Il peut aussi être difficile de vérifier la véracité des données et des incidents signalés, et de distinguer ce qui est vrai et ce qui ne l’est pas. Il est parfois nécessaire de recourir à d’autres sources de données, comme les médias traditionnels ou les rapports du gouvernement, pour confirmer certaines informations.

À une époque où les gens se tournent vers le « big data » par frustration – ou même par désespoir –, les experts soulignent les limites de ces données ainsi que les risques qu’elles comportent.

On craint notamment que les criminels se servent eux aussi des médias sociaux et des outils de cartographie du crime, faciles d’utilisation, et mettent potentiellement en danger les vies des activistes numériques, a dit à IRIN Patrick Vinck, directeur du Programme sur les populations vulnérables de l’École de santé publique de Harvard.

« L’Internet n’a pas seulement permis aux citoyens d’exercer leurs droits, il a aussi favorisé le développement des gangs, des cartels et du crime organisé et donné plus de pouvoirs à leurs membres »

Selon les bulletins de nouvelles locaux, au moins quatre blogueurs ont été assassinés au cours des dernières années au Mexique après que des criminels eurent retracé leur identité. Leurs corps ont été abandonnés dans des endroits publics avec des messages de menaces dans le but de décourager les citoyens à signaler les crimes dont ils sont témoins.

« Les criminels eux-mêmes cherchent à exploiter les technologies », a dit Mme Felbab-Brown.

« L’Internet n’a pas seulement permis aux citoyens d’exercer leurs droits, il a aussi favorisé le développement des gangs, des cartels et du crime organisé et donné plus de pouvoirs à leurs membres », indique une étude sur le cybercrime réalisée par l’Igarapé Institute et publiée en juin 2012. L’étude a par ailleurs révélé que les menaces liées à la cybercriminalité étaient plus importantes dans les pays où les internautes étaient plus nombreux, incluant l’Argentine, le Brésil et le Mexique.

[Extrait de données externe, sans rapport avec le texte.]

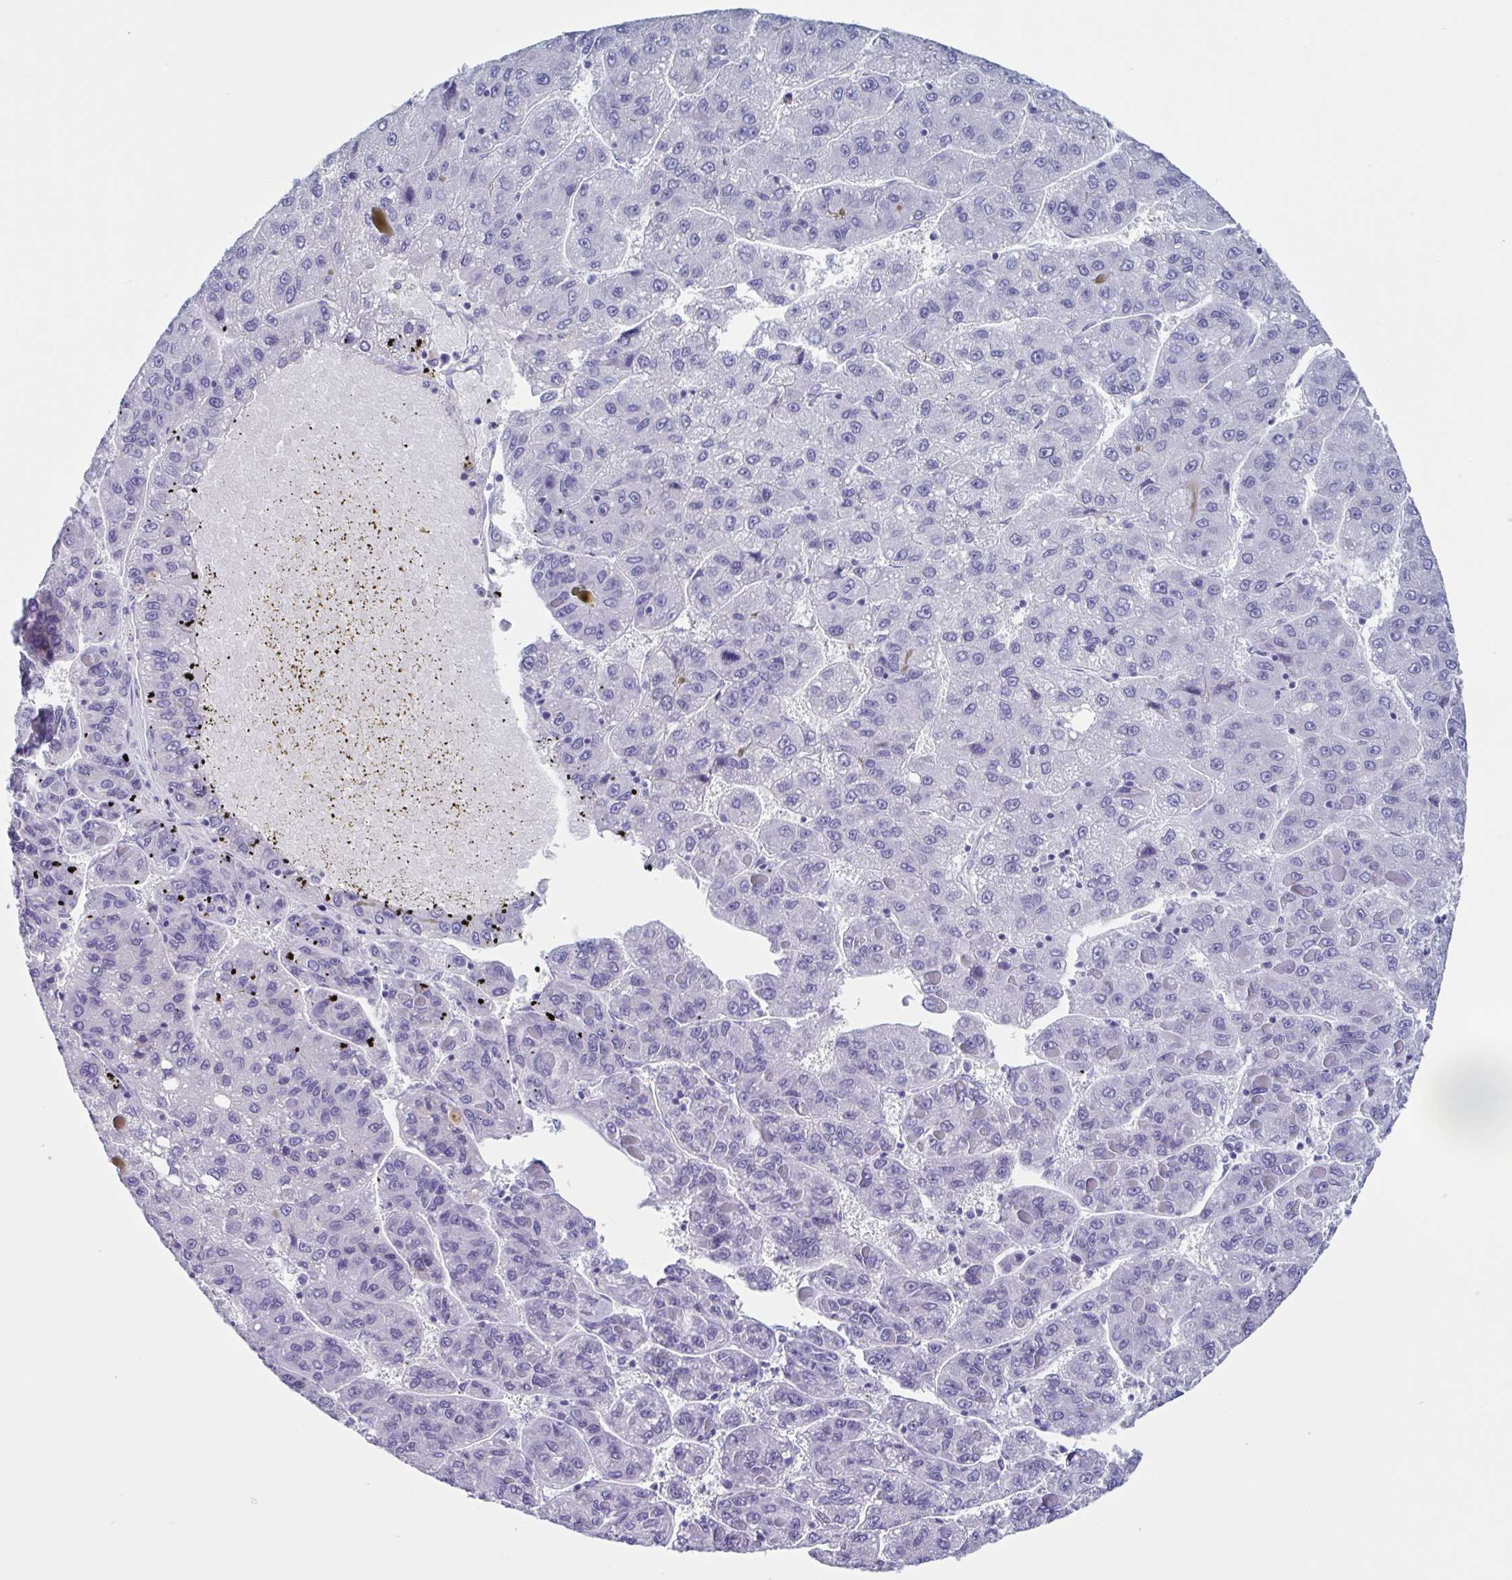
{"staining": {"intensity": "negative", "quantity": "none", "location": "none"}, "tissue": "liver cancer", "cell_type": "Tumor cells", "image_type": "cancer", "snomed": [{"axis": "morphology", "description": "Carcinoma, Hepatocellular, NOS"}, {"axis": "topography", "description": "Liver"}], "caption": "Immunohistochemistry photomicrograph of neoplastic tissue: liver cancer stained with DAB demonstrates no significant protein staining in tumor cells.", "gene": "USP35", "patient": {"sex": "female", "age": 82}}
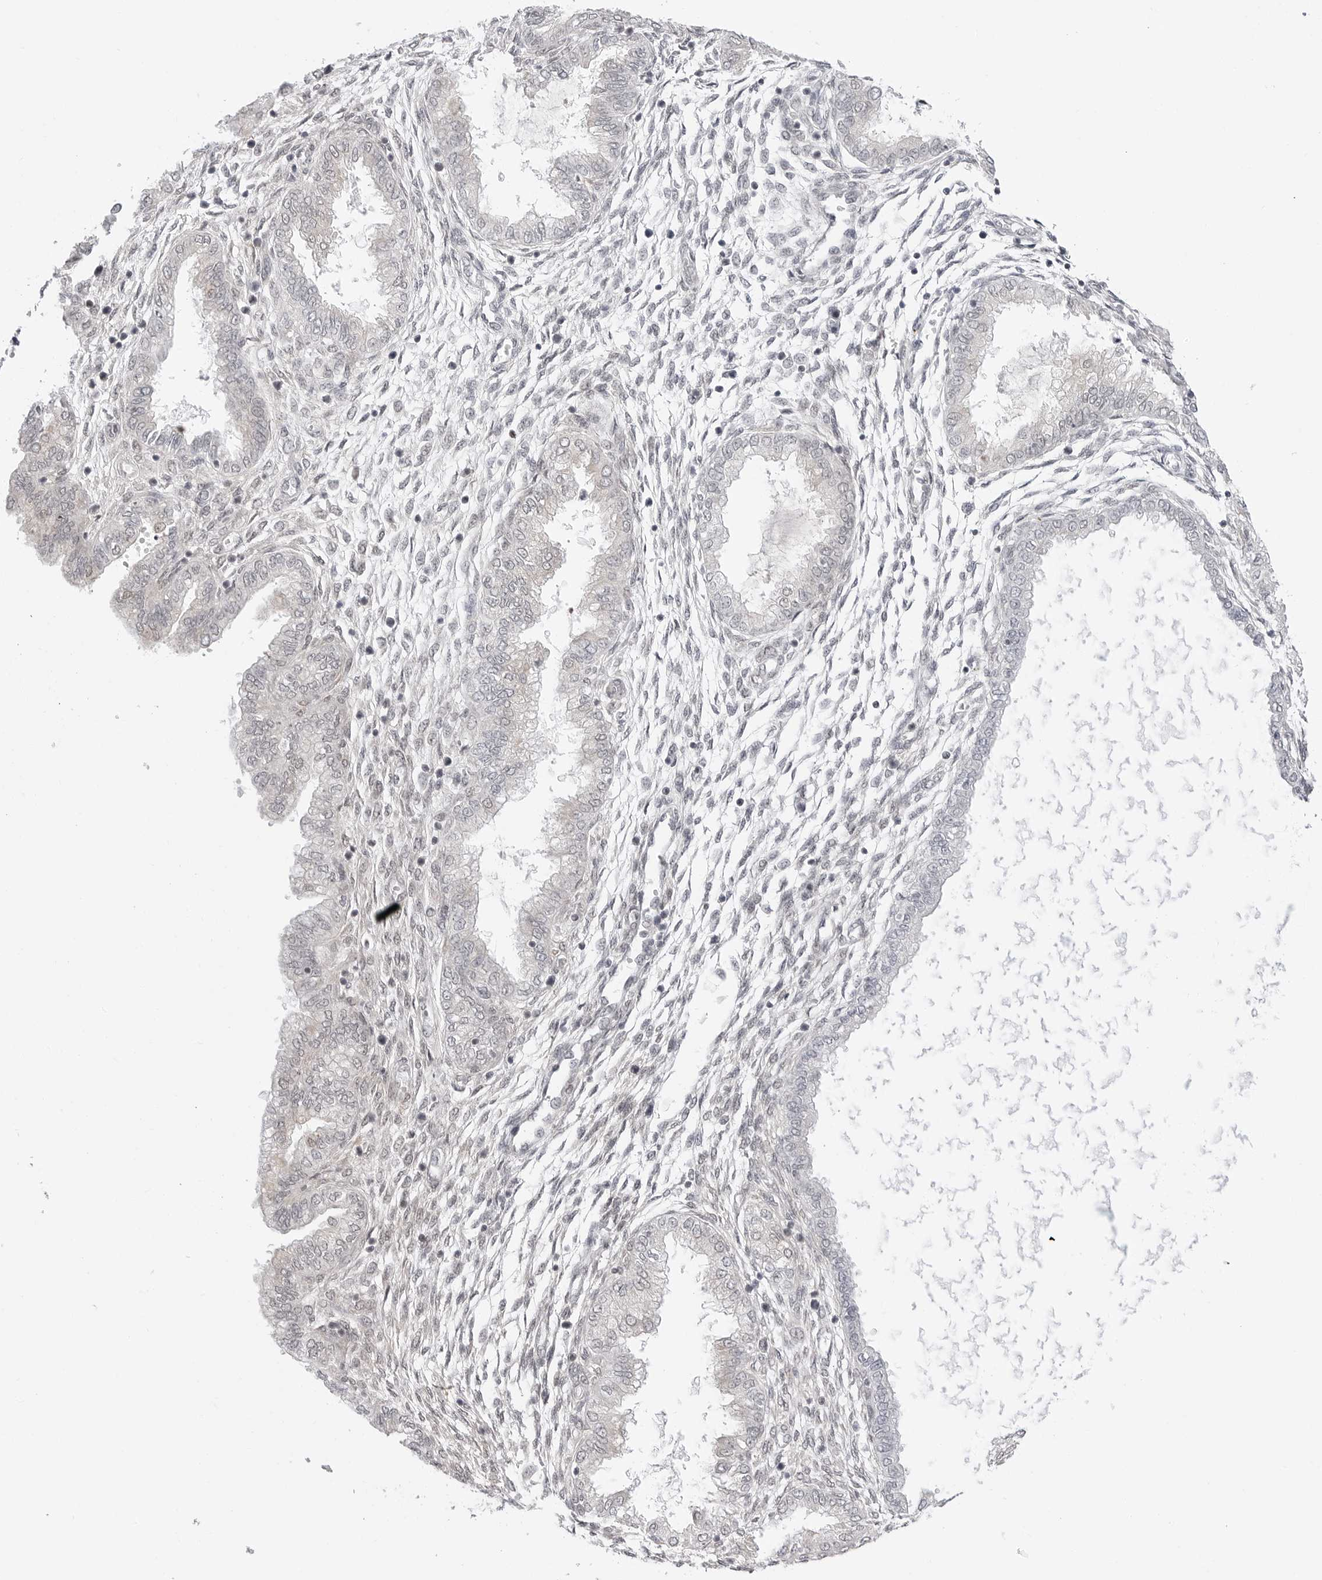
{"staining": {"intensity": "weak", "quantity": "25%-75%", "location": "nuclear"}, "tissue": "endometrium", "cell_type": "Cells in endometrial stroma", "image_type": "normal", "snomed": [{"axis": "morphology", "description": "Normal tissue, NOS"}, {"axis": "topography", "description": "Endometrium"}], "caption": "IHC micrograph of normal endometrium stained for a protein (brown), which exhibits low levels of weak nuclear expression in about 25%-75% of cells in endometrial stroma.", "gene": "PPP2R5C", "patient": {"sex": "female", "age": 33}}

Interpol, l’organisation internationale de police, décrit la cybercriminalité comme l’une des formes de criminalité qui connaît actuellement la croissance la plus forte, « de plus en plus de malfaiteurs exploitant la rapidité et la fonctionnalité des technologies modernes, ainsi que l’anonymat qu’elles permettent, pour commettre les infractions les plus diverses », notamment le vol d’identité, la diffusion d’images d’abus pédosexuels, les escroqueries aux enchères sur Internet et les escroqueries de divers types au moyen de la messagerie électronique, comme l’hameçonnage (« phishing »).

Les initiatives citoyennes mises en oeuvre en Amérique latine ne suffisent pas. Selon Mme Felbab-Brown, « une redéfinition fondamentale du contrat social établi entre les vastes segments de la société qui vivent dans la pauvreté et l’exclusion [et l’État] » est nécessaire pour parvenir à réduire la criminalité.

« Il y a des limites à ce qui peut être accompli » en l’absence d’une certaine confiance en l’État – ou de son implication », a-t-elle conclu.